How North Sea Oil is Learning from American Shale
The U.S. oil boom changed the petroleum industry forever. Now its philosophy is being adopted by conventional producers in the North Sea.
Motivated by lower crude prices and higher volatility, many companies are favoring smaller and nimbler investments known as “short-cycle projects.” That term — first coined in American shale fields — is now being applied in Europe’s oil heartland as investors demand quick and efficient returns, short development times and low production costs.
“During the downturn people had less certainty on the long-term oil price,” said Chris Boulter, UK business development manager for Neptune Energy. “Because we haven’t gone through two years of $90/bbl, people haven’t felt confident enough to invest in the bigger projects.”

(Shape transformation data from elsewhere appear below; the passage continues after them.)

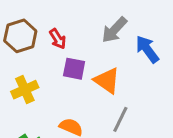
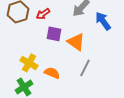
red arrow: (58, 39) -> (43, 14), turned 88
yellow cross: (25, 90) -> (29, 63), moved, turned -36

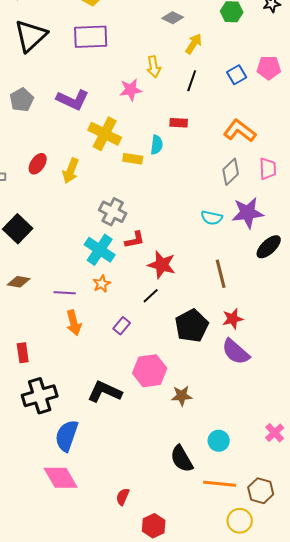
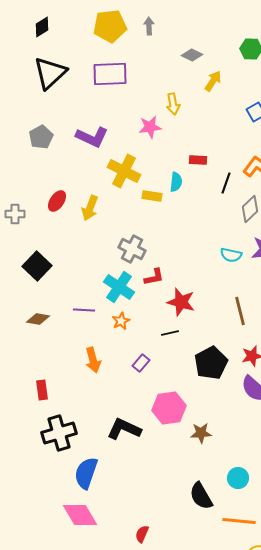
black line: (192, 81) -> (226, 183), moved
purple line: (65, 293) -> (84, 310), moved
black line: (151, 296) -> (170, 333), turned 30

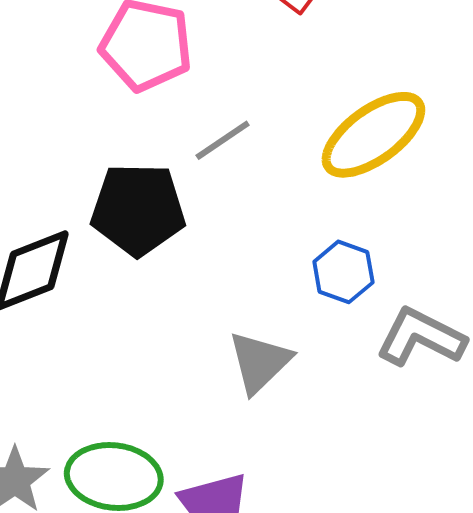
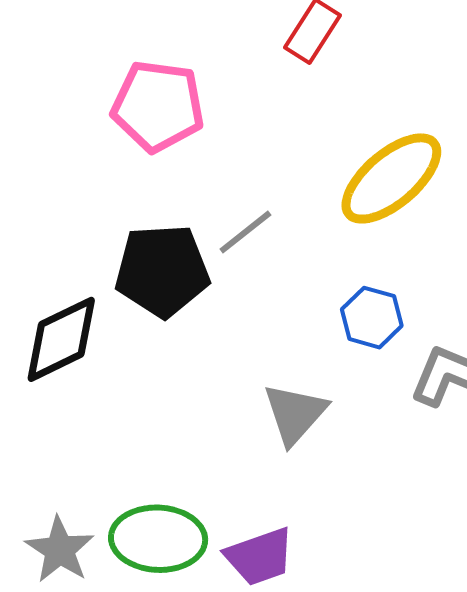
gray line: (223, 140) -> (245, 232), moved

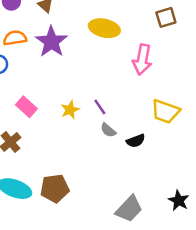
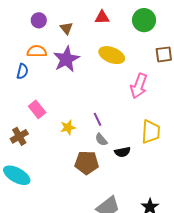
yellow star: (70, 110) -> (68, 127), moved
yellow trapezoid: (165, 111) -> (151, 132), turned -115
brown pentagon: (55, 188) -> (87, 163), moved

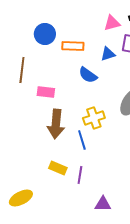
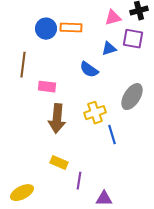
orange rectangle: (73, 46) -> (71, 28), moved
blue line: (82, 140) -> (112, 135), moved
purple line: (80, 175) -> (79, 181), moved

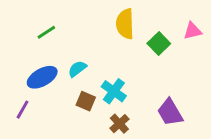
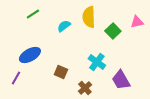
green line: (46, 32) -> (33, 14), moved
cyan semicircle: (77, 69) -> (64, 26), moved
cyan cross: (114, 91) -> (97, 62), moved

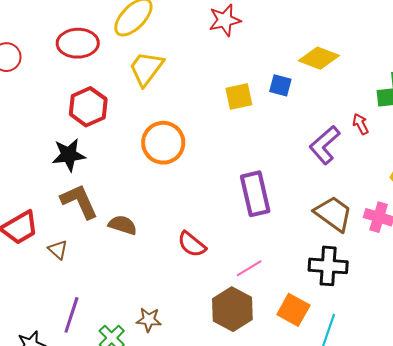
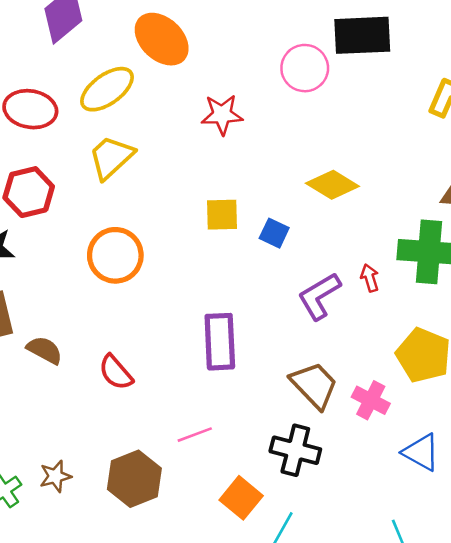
blue square: (280, 85) -> (274, 233), moved
red semicircle: (192, 244) -> (116, 372), moved
brown hexagon: (232, 309) -> (134, 479), moved
brown star: (149, 320) -> (55, 476), turned -30

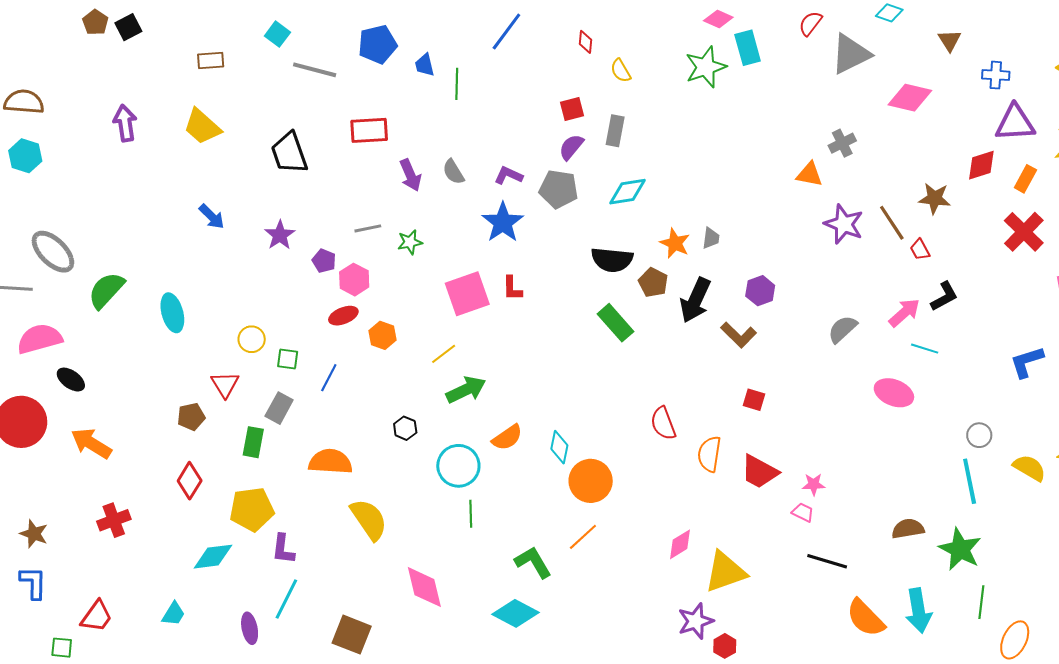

Before 2014, oil traded above $100/bbl and the offshore industry in the North Sea and elsewhere was defined by feats of engineering, with billion-dollar capital expenditures run by giants like Royal Dutch Shell or BP. The slump in global prices to below $30/bbl in 2016 forced a rethink.
Crude has recovered to above $60/bbl since then, but the pressure on companies to bring resources to the market faster and at lower cost has persisted, driven in part by expectations that tighter carbon constraints will affect the long-term outlook for oil demand growth.
Neptune’s own short-cycle project is the Seagull oil and gas field. First oil is expected in 2021, with an estimated peak production of 50,000 boed, a quick turnaround by North Sea standards. Neptune agreed to buy its 35% stake in the project from Apache Corp last year, and the development was only given the green light in March.
The industry has shifted away from its previous model, where a company might “spend $1 billion for seven years and then recoup it over 30 years,” Boulter said. “They are more focused on spending $100 million and recouping it over five years.”
The North Sea is itself well suited to short-cycle projects. Its long history as a hydrocarbon source has left it with a well-developed infrastructure providing opportunities for “tie-backs”, where oil is carried from newly exploited fields to existing platforms and pipelines. This saves on installing new equipment, reducing capital expenditure while also cutting development time.
In part, this explains the UK’s low payback period of around five years compared to other oil-producing countries like Brazil, where it takes over nine years to recoup investment in a project, according to a presentation from the UK Oil and Gas Authority.
“The tie-back option is pretty core to our business plan,” said Martin Rowe, managing director of Zennor Petroleum Ltd, which is due to start production at the Finlaggan condensate field in 2020. “It’s not just that it is low cost and quick, but it is repeatable as well.”
The project, which has an estimated peak production of 20,000 bopd, will tie-back 20 km (12 mi) to the Britannia platform, which is operated by ConocoPhillips.
“If you were not able to develop these discoveries as tie-backs, they probably wouldn’t get developed at all,” said James Henry, Zennor’s financial director.
The majority of new activity in the UK North Sea is focused on small resources. Of the 10 new hydrocarbon fields approved since the start of 2018 by the UK Oil and Gas Authority, seven had an estimated output below 25,000 boed, according to data compiled by Bloomberg Intelligence.
While the pivot to fast and lean projects offers companies better returns from smaller fields with lower production costs, the North Sea still faces challenges in the future, said Will Hares, senior industry analyst for Bloomberg Intelligence.
“While the U.K. continental shelf has undergone transformational change since 2014, we still see structural challenges facing the mature basin,” Hares said. Those include “risks of sustainability of cost competitiveness and the exodus of large companies and investment.”